## TASK TO CARRY OUT
In the listing below, rewrite the lines from the one containing "as the county" up to and including the one containing "ixes the salaries", substituting "gathers" for "collects" and leaving everything else unchanged.

## INFORMATION SHOWN
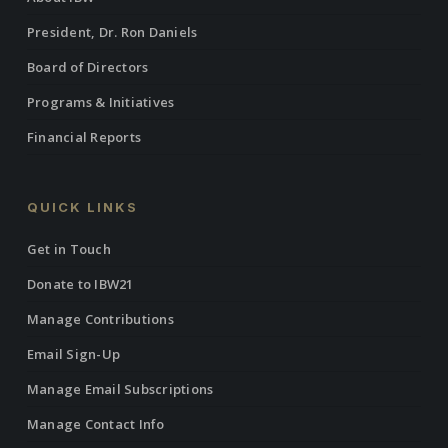
President, Dr. Ron Daniels
Board of Directors
Programs & Initiatives
Financial Reports
QUICK LINKS
Get in Touch
Donate to IBW21
Manage Contributions
Email Sign-Up
Manage Email Subscriptions
Manage Contact Info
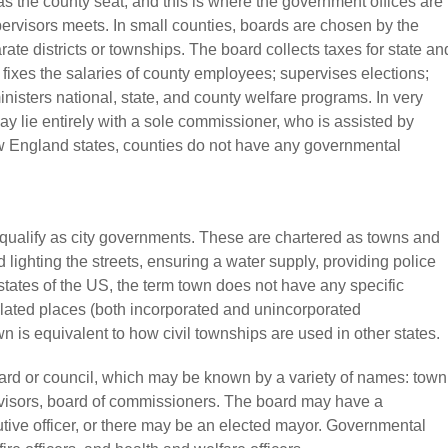
as the county seat, and this is where the government offices are
rvisors meets. In small counties, boards are chosen by the
rate districts or townships. The board collects taxes for state an
ixes the salaries of county employees; supervises elections;
isters national, state, and county welfare programs. In very
ay lie entirely with a sole commissioner, who is assisted by
w England states, counties do not have any governmental
o qualify as city governments. These are chartered as towns and
lighting the streets, ensuring a water supply, providing police
tates of the US, the term town does not have any specific
ulated places (both incorporated and unincorporated
wn is equivalent to how civil townships are used in other states.
ard or council, which may be known by a variety of names: town
ervisors, board of commissioners. The board may have a
utive officer, or there may be an elected mayor. Governmental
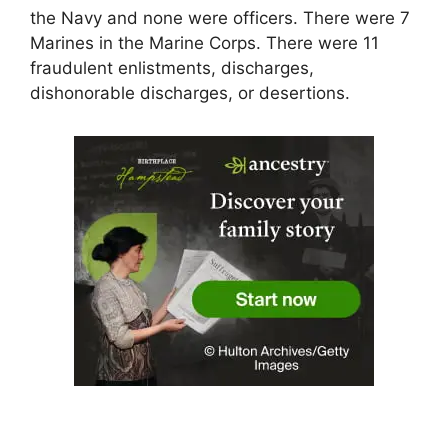
the Navy and none were officers. There were 7
Marines in the Marine Corps. There were 11
fraudulent enlistments, discharges,
dishonorable discharges, or desertions.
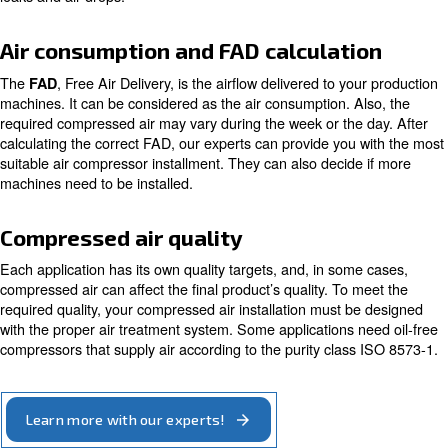
corrosion.
The
determines local pressur
height above the sea level
temperature. It affects the size your compressed air install
the intake pressure variation.
Being aware of these factors is necessary to avoid sudd
breakdowns, extra maintenance services and more freq
components repairs.
Working Pressure
The correct working pressure makes your air compressor 
run efficiently. When designing it, you must consider the
pressure of all equipment involved. In this way, your pro
machines receive compressed air at the needed pressure.
our experts can evaluate the most efficient air piping sol
leaks and air drops.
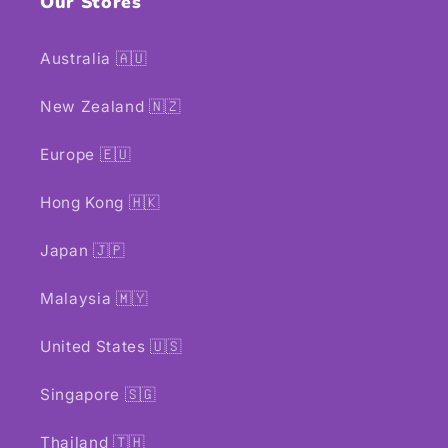
Our Stores
Australia 🇦🇺
New Zealand 🇳🇿
Europe 🇪🇺
Hong Kong 🇭🇰
Japan 🇯🇵
Malaysia 🇲🇾
United States 🇺🇸
Singapore 🇸🇬
Thailand 🇹🇭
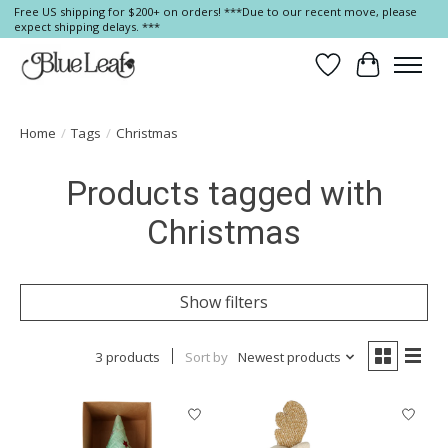
Free US shipping for $200+ on orders! ***Due to our recent move, please
expect shipping delays. ***
Wish List
Cart
Home
/
Tags
/
Christmas
Products tagged with
Christmas
Show filters
3 products
Sort by
Newest products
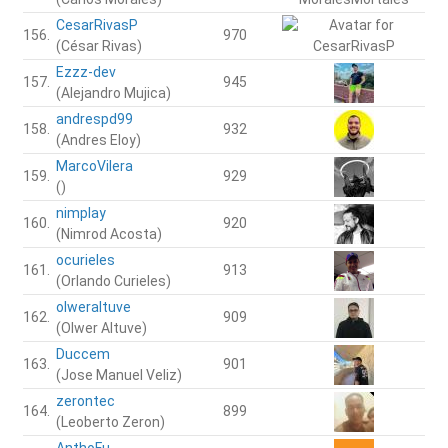
CesarRivasP
156.
970
(César Rivas)
Ezzz-dev
157.
945
(Alejandro Mujica)
andrespd99
158.
932
(Andres Eloy)
MarcoVilera
159.
929
()
nimplay
160.
920
(Nimrod Acosta)
ocurieles
161.
913
(Orlando Curieles)
olweraltuve
162.
909
(Olwer Altuve)
Duccem
163.
901
(Jose Manuel Veliz)
zerontec
164.
899
(Leoberto Zeron)
AnthoFu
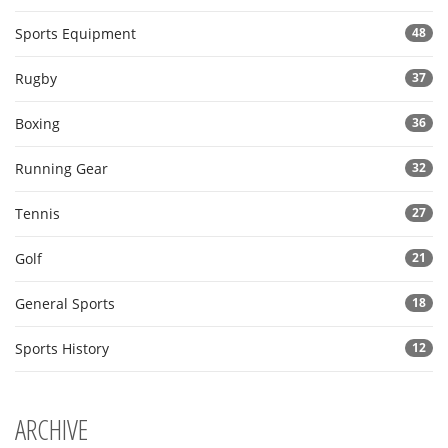
Sports Equipment
48
Rugby
37
Boxing
36
Running Gear
32
Tennis
27
Golf
21
General Sports
18
Sports History
12
ARCHIVE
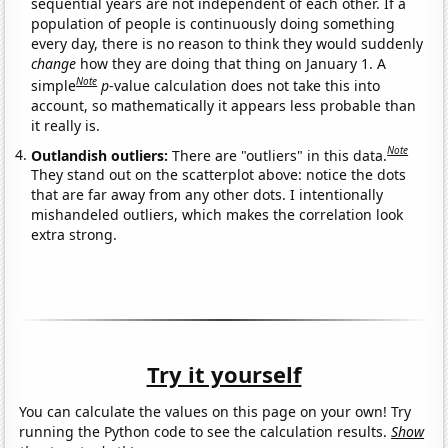
sequential years are not independent of each other. If a
population of people is continuously doing something
every day, there is no reason to think they would suddenly
change
how they are doing that thing on January 1. A
Note
simple
p
-value calculation does not take this into
account, so mathematically it appears less probable than
it really is.
Note
Outlandish outliers:
There are "outliers" in this data.
They stand out on the scatterplot above: notice the dots
that are far away from any other dots. I intentionally
mishandeled outliers, which makes the correlation look
extra strong.
Try it yourself
You can calculate the values on this page on your own! Try
running the Python code to see the calculation results.
Show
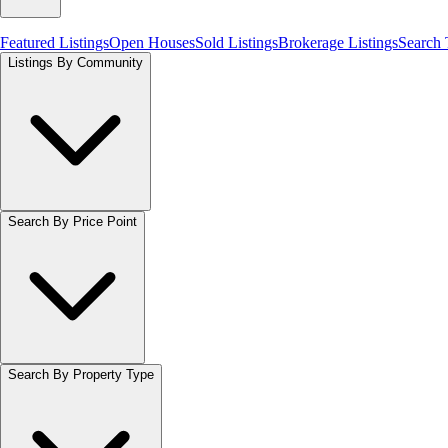
Featured Listings
Open Houses
Sold Listings
Brokerage Listings
Search
Listings By Community
Search By Price Point
Search By Property Type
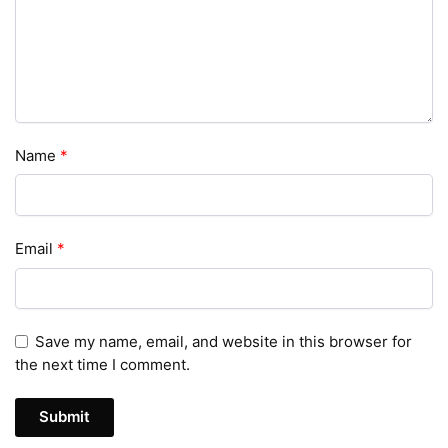
Name
*
Email
*
Save my name, email, and website in this browser for
the next time I comment.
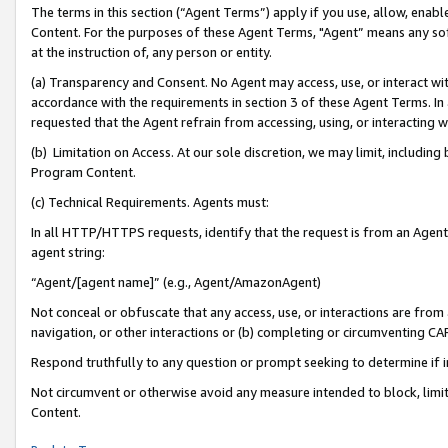
The terms in this section (“Agent Terms”) apply if you use, allow, enab
Content. For the purposes of these Agent Terms, "Agent” means any so
at the instruction of, any person or entity.
(a) Transparency and Consent. No Agent may access, use, or interact with 
accordance with the requirements in section 3 of these Agent Terms. In
requested that the Agent refrain from accessing, using, or interacting
(b) Limitation on Access. At our sole discretion, we may limit, includin
Program Content.
(c) Technical Requirements. Agents must:
In all HTTP/HTTPS requests, identify that the request is from an Agent 
agent string:
“Agent/[agent name]” (e.g., Agent/AmazonAgent)
Not conceal or obfuscate that any access, use, or interactions are fro
navigation, or other interactions or (b) completing or circumventing 
Respond truthfully to any question or prompt seeking to determine if 
Not circumvent or otherwise avoid any measure intended to block, limit
Content.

## EXERCISE OUTPUT
as the county seat, and this is where the government offices are
rvisors meets. In small counties, boards are chosen by the
rate districts or townships. The board gathers taxes for state an
ixes the salaries of county employees; supervises elections;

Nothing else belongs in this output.